健康番組についての文章のうち、「しかし、こういった話には、注意を払う必要があります。」から始まり「しかしその番組では、それについての言及はありませんでした。」で終わる部分を、「番組」を「放送」に置き換えて書き出す。

* **ページ抜粋**
::::
2017年6月28日水曜日

データの質、因果関係と相関関係

 先日たまたま、テレビで健康番組を見ました。

 よく書いていると思いますが、「テレビの健康番組は話半分で見ることが望ましい」と、この度もやはり強く思いました。


 その番組では、

『ある病気の人が少ない順に都道府県をランク付けしたところ、一位のところでは実は、○○がよく食べられていた。

 だからその病気には○○が効く』

と主張していました。

 そして学者さんが出てきてコメントし、

『○○には、▲▲という成分が多く含まれている。それがその病気に有効なのだ』

と結論づけされていました。


 しかし、こういった話には、注意を払う必要があります。


 まず、そのデータが有効かどうか、を気にするべきです。

 その病気の人が少ないといっても、各都道府県は人口が違うのですから、「人口何万人あたりの―」と、「各都道府県ごとの、その病気になる人の割合」を出さなければなりません

 しかしその番組では、それについての言及はありませんでした。

 また、どうやって、何人を対象に調査をしたか、もとても大事です。

「どうやって」とは、医療機関と食品販売業者のデータを集計したのか、アンケートをとった結果の集計なのか、などの手法の違いのことです。

 また、データは調査数が多いほど正確になります。

 このような調査の仕方の違いで、データの結果が大きく変わってくる場合もあるのです。

 しかしこういった点も、その番組では言及されていませんでした。


 そして仮に、データが有効なものだとして…、

 たしかに、その病気の人の数と、○○という食品の消費量には、「相関関係がある」のかもしれません。

 しかし、「○○を食べるとその病気になりにくい」という因果関係がある」かは、他の要因を調べないとわからないはずなのです。

 例えば…、他の食品で同じように相関関係があるものはないのか。その都道府県の住人の運動や睡眠時間はどうなのか。その他の社会的習慣も、その病気には関係しているかもしれません。

 このように、どの要素に明らかな「因果関係があるか」は、その時点ではまだわからないはずなのです。
::::
バウンディングボックス予測データ
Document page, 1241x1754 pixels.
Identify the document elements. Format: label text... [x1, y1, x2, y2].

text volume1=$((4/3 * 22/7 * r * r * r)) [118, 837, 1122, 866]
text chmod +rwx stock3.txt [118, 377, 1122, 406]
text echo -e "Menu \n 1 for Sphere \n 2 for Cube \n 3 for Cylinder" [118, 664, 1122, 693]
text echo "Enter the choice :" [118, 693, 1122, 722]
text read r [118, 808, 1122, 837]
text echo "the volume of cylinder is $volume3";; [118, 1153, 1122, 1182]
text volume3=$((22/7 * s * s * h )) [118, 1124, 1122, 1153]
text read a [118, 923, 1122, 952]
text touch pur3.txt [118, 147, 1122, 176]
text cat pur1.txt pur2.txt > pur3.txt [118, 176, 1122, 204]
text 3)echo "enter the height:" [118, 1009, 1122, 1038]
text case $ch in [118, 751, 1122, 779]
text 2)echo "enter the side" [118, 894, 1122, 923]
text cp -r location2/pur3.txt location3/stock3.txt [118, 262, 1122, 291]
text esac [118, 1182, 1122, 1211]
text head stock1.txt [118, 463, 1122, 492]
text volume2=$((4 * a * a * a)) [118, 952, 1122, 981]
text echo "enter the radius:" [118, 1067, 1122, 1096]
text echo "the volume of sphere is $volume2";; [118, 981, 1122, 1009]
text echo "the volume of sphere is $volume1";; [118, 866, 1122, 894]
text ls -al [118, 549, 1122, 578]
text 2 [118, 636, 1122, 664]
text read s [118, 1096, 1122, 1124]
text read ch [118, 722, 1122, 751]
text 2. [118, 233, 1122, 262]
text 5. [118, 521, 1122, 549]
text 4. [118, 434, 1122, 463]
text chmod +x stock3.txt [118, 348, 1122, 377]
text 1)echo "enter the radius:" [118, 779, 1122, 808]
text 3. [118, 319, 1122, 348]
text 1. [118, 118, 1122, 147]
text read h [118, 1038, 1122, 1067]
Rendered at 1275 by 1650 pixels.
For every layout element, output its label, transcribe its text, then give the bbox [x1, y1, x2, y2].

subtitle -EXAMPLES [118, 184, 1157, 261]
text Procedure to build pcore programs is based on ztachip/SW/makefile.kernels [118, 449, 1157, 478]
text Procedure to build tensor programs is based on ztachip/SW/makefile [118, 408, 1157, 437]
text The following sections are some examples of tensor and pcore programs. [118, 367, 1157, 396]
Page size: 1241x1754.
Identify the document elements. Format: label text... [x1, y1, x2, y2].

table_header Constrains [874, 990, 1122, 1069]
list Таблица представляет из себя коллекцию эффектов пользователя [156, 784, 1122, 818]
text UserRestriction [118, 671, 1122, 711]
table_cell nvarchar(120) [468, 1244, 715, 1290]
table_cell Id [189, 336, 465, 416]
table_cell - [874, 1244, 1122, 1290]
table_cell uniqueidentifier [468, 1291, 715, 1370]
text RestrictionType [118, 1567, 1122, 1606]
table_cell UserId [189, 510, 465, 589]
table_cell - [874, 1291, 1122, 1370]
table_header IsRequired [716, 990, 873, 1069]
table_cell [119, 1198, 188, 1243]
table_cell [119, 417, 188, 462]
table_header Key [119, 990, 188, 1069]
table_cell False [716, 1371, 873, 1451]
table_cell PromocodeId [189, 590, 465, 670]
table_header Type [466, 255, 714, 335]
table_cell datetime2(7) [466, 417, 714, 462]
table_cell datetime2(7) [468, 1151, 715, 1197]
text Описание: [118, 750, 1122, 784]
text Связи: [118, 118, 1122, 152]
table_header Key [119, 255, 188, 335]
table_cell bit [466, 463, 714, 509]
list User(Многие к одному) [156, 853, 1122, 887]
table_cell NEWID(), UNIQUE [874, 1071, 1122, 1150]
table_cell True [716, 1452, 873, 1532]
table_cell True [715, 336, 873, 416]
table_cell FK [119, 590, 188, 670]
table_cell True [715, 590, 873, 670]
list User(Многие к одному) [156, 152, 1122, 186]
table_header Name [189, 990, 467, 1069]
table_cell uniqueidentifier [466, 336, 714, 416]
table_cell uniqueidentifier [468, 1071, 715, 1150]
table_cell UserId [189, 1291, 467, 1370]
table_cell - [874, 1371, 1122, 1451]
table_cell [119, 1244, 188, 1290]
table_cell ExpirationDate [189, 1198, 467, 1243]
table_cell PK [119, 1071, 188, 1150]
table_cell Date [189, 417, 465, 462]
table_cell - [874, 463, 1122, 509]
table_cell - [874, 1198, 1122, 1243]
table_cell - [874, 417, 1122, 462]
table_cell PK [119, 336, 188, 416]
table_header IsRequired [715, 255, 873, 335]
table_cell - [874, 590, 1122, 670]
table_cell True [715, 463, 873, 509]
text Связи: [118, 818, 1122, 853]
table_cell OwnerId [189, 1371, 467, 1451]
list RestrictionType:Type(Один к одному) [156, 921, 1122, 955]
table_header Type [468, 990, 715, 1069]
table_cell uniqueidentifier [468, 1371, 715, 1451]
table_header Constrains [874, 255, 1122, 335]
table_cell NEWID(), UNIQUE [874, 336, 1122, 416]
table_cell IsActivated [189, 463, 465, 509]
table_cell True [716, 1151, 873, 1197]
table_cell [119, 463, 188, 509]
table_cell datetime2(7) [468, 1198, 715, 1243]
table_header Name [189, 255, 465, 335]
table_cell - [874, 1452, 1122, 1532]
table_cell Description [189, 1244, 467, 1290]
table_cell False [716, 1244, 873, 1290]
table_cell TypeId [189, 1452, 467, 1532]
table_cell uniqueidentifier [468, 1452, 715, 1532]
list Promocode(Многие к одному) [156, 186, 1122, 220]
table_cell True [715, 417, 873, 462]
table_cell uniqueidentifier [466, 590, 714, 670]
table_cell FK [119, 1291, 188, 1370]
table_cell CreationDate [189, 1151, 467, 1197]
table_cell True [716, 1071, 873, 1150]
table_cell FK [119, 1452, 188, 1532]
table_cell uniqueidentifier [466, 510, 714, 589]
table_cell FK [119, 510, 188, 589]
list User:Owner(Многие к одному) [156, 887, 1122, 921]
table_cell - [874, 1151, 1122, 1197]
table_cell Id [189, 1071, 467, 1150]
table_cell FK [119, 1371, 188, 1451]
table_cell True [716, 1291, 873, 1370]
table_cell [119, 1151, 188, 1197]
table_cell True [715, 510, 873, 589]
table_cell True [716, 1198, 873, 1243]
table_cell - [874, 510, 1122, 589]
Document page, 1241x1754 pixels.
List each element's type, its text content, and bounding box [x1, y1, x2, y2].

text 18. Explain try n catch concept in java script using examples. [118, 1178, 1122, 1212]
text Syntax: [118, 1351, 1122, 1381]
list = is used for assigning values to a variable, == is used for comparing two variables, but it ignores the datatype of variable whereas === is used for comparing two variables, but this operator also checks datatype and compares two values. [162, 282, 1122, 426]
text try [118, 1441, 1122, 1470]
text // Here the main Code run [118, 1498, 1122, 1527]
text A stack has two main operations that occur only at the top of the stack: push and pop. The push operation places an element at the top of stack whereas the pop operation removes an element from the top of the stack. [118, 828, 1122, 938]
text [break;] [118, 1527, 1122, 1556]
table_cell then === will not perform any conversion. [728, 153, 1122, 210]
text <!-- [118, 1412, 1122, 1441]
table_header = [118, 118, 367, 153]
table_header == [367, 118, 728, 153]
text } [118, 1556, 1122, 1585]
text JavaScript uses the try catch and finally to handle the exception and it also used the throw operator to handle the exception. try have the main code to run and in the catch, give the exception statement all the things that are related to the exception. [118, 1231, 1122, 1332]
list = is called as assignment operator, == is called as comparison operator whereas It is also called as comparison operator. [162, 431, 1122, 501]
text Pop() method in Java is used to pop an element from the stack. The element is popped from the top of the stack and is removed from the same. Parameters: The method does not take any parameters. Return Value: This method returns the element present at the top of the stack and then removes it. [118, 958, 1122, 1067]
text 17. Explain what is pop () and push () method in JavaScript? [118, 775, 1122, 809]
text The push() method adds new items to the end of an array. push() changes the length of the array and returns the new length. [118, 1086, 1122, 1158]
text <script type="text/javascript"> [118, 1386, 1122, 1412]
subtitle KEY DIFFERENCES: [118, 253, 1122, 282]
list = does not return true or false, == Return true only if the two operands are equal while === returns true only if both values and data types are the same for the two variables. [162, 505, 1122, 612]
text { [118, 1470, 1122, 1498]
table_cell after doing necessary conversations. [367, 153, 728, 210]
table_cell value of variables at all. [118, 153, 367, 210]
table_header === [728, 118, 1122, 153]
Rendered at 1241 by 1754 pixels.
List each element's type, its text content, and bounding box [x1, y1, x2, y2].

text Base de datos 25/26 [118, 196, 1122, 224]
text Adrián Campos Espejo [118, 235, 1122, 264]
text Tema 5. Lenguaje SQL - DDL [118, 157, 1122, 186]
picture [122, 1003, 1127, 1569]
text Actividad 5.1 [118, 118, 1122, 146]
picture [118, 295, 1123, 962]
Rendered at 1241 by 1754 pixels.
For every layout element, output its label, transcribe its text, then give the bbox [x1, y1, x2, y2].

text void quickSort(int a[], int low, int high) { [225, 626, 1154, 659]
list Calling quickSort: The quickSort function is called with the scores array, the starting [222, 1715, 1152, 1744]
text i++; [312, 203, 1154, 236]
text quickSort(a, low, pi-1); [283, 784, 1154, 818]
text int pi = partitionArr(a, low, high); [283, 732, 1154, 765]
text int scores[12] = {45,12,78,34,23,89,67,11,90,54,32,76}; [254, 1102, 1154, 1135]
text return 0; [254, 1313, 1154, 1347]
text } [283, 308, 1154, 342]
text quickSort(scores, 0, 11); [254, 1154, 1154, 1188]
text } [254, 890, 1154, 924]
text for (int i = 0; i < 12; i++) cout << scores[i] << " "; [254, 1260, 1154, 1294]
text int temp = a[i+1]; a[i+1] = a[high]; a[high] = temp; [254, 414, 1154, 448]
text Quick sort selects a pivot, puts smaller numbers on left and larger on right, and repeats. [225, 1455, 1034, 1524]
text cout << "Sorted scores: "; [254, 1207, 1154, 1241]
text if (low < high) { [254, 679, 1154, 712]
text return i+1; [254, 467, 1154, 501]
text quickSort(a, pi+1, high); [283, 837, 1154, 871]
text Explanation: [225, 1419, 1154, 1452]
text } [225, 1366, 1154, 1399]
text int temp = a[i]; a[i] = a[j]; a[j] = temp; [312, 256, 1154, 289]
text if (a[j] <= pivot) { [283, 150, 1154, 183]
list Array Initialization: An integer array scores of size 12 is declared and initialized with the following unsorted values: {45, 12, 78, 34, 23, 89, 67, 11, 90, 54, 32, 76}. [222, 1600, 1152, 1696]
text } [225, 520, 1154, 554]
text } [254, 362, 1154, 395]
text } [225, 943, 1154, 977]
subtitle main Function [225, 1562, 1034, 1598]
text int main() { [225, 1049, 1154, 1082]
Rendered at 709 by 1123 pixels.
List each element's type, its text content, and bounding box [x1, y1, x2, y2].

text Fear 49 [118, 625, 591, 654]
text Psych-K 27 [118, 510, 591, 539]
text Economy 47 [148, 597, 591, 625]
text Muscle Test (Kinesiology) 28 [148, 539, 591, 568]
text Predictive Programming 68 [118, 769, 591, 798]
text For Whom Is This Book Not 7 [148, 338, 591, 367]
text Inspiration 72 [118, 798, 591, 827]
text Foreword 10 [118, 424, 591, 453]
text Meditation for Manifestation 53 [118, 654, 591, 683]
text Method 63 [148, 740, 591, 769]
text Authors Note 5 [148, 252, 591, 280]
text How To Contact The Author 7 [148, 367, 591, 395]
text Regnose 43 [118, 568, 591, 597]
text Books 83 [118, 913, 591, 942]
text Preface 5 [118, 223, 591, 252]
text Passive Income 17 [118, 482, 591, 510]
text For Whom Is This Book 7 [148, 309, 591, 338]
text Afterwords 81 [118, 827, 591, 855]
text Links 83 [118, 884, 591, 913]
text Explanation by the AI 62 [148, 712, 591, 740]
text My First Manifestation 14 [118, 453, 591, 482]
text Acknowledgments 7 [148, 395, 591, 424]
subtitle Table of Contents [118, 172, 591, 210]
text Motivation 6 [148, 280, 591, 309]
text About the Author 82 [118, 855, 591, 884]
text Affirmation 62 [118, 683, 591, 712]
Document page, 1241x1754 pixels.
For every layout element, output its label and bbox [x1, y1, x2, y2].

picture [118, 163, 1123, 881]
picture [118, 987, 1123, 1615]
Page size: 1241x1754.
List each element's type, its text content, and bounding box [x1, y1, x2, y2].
::::
* **結果**
しかし、こういった話には、注意を払う必要があります。


 まず、そのデータが有効かどうか、を気にするべきです。

 その病気の人が少ないといっても、各都道府県は人口が違うのですから、「人口何万人あたりの―」と、「各都道府県ごとの、その病気になる人の割合」を出さなければなりません

 しかしその放送では、それについての言及はありませんでした。